Falo sobre esse assunto com algum conhecimento de causa. Como disse, o meu parente era fanático pelo “esporte”. A mim aconteceu certo dia receber dele, de presente, um franguinho, descendente de uma linhagem de bons galos de briga. Coube-me treinar esse franguinho até ele se transformar no galo preparado para as rinhas. A bem da verdade eu não sabia bem para o que estava preparando a minha fera: na época eu era um rapazote e jamais assistira a uma verdadeira briga de galos ou frequentara rinhas.
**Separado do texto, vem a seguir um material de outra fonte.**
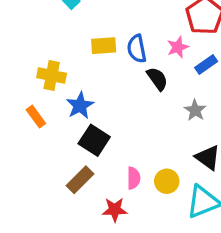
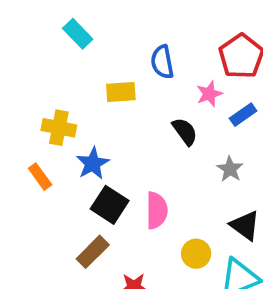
blue semicircle: (137, 49) -> (162, 62), moved
pink semicircle: (134, 178) -> (157, 210), moved, size x1.4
Um dia, finalmente, o meu pupilo foi dado como pronto e o meu parente levou-me para assistir àquela que seria a estreia dele no mundo das rinhas. Naquele ambiente hostil encontrei vários galistas, cada um trazendo um ou mais galos, combinando as lutas mais ou menos em acordo com o tamanho dos galos. Para fechar negócio – e apostas – a técnica consistia em aproximar um galo do outro, modo de avaliar a agressividade da dupla. No fim, ficou acertado que o meu galo participaria da segunda luta. Até aí eu, meninão, estava achando tudo muito interessante e orgulhoso do animal que eu treinara para ser um vencedor.

A primeira luta - ou briga - foi um fracasso. Um dos galos “afinou” e recebeu os maiores impropérios da massa de torcedores acotovelada em torno da rinha. Muita gente perdeu dinheiro com a desistência daquele pobre ser. Mas, as coisas andaram rápidas e eis que já era o meu galo a entrar na rinha. Até aí eu estava confiante e, sinceramente, não atinava com o que viria em seguida. Antes da luta começar só me preocupei um pouco ao ouvir de um dos apostadores que o adversário do meu galo era um experiente matador das rinhas. Aliás, o homem disse alto e bom tom:

- Esse galinho vermelho não vai aguentar nem o começo.

O galinho vermelho era o meu. Então a briga começou e lá veio aquele matador com ares de vitória para cima do meu galinho. Logo de cara ele feriu o galinho com sua espora afiada, arrancando muito sangue dele. Creio que só aí, ao ver o sangue, eu compreendi a extensão da tragédia que se anunciava. Não vou entrar em detalhes sobre o horror que se seguiu, a formidável reação do galinho que praticamente destruiu a crista do seu oponente, os gritos de selvageria e as apostas que se renovavam, os meus apelos ao meu parente para que acabasse com aquilo porque, afinal, eu amava o meu galinho.

Não cheguei a ver o fim da luta. Não resisti àquela sessão de animalidade dos torcedores e crueldade para com os animais. Só depois soube que o galinho morrera após receber uma fortíssima bicada no meio da cabeça.

Desde esse dia passei a odiar as brigas de galo, felizmente proibidas pelo governo. Não me cabe traçar o perfil psicológico das pessoas que se deliciam e têm reações orgásticas ao assistirem ao brutal embate entre dois animais colocados frente a frente para satisfazer os baixos instintos de torcedores e apostadores. Infelizmente, muita gente gosta de brigas entre galos, aliás, pessoas conhecidas e importantes estão envolvidas com esse “esporte”.

Nunca me esqueci do galinho vermelho que morreu bravamente, sem se entregar ao famigerado matador. Embora na época eu não avaliasse bem a extensão do que aconteceria - a ele e ao seu contendor – ainda assim me sinto culpado por ele não ter vivido como os seus iguais. Anos depois eu disse isso ao meu parente.  Ele sorriu, olhou-me de cima para baixo e disse:

- Você não é culpado de nada. Na raça do seu galinho vermelho a luta é instintiva: é o que eles sabem fazer de melhor. É como entre os homens: existem os de paz e os talhados para a guerra. Temperamentos assim, violentos, só se consumam na luta e, se a felicidade existe, a deles só pode ser encontrada numa arena ou em situações de perigo.